Founded by Michael Libes, who co-founded startup Medio Systems, Ground Truth takes a different approach to monitoring mobile data. It collects
data from wireless carriers and infrastructure partners, touting the ability to measure data on 2.5 million mobile users.
Ground Truth -- whose name has its roots in a military term that
suggests truth versus a hypothetical reality -- will start by tracking mobile Web sites, including the measurement of hits, pages, unique subscribers, session time and total number of bytes
transferred to the phones.
Collecting data direct from actual mobile Internet use makes the data, quite literally, the ground truth, according to a company spokesperson.
Today, the company
focuses on U.S. mobile data, but the long-term plan could take metrics global. No plans to announce a global expansion at this time, says the company spokesperson.
While Ground Truth does not
segment metrics by phone, such as Apple's iPhone, Google's Nexus One, or Motorola's Droid, it will sell reports to carriers, so they can track mobile sites that perform well. The reports will also
highlight how the carriers measure up against the competition.

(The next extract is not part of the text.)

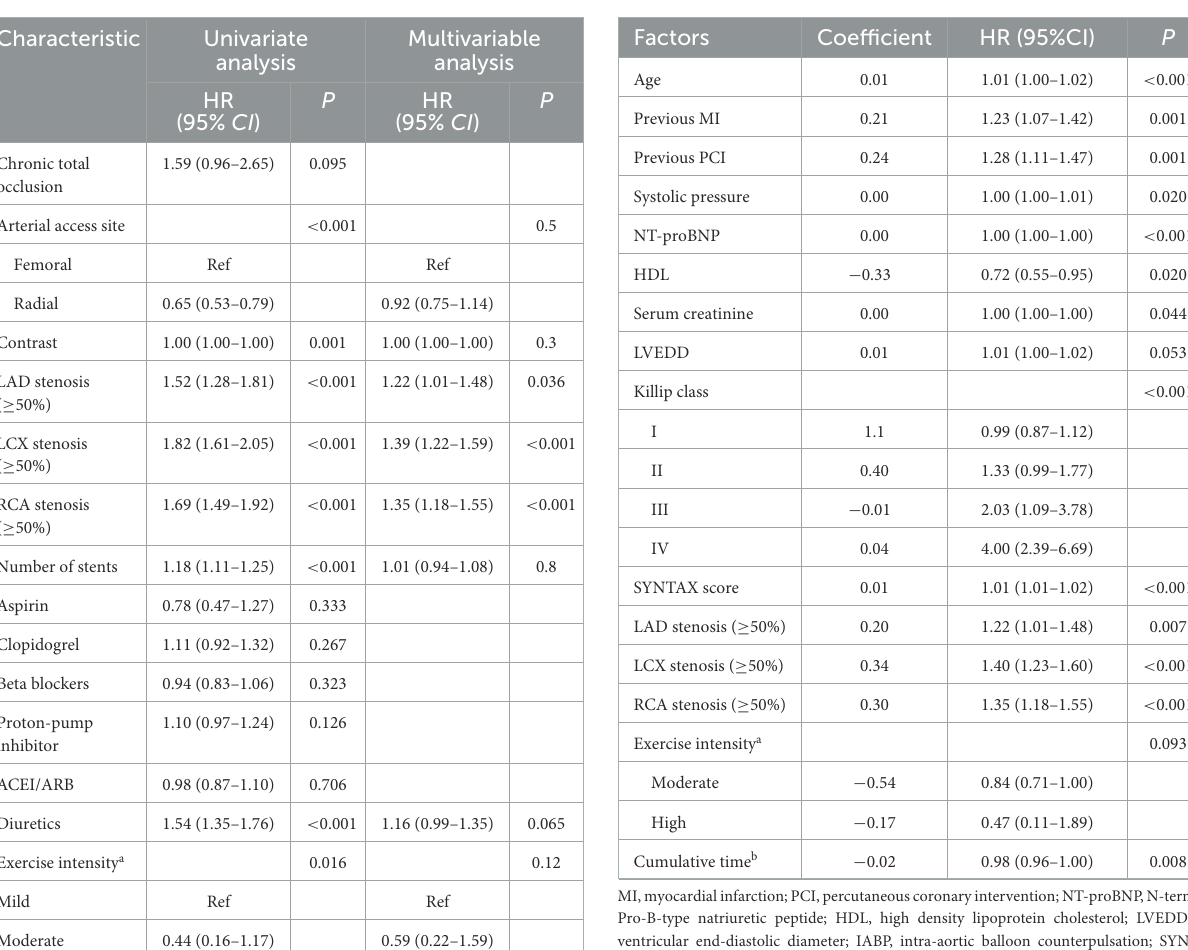
TABLE 3 Selected variables for model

No one doubts the opportunity for competition in the marketplace to measure mobile Internet use. It does, however, mean going up
against established leaders such as comScore, which paid $44.3 million in 2008 for Seattle mobile measurement firm M:Metrics to develop an expertise.
Earlier this month Ground Truth published the
top 1-0 mobile Web sites for the first week of 2010, from Jan. 4-10. Ranked by total page views, MySpace took the No. 1 position for mobile visits, followed by Facebook, Google, Mocospace,
FunForMobile, AirG, Yahoo, Cellufun, Mbuzzy and Myxer.
Running the company at the top are Sterling Wilson, president and chief executive officer; Michasel "Luni" Libes, founder and chief
technology officer; and Joe Levy; vice president and partner marketing.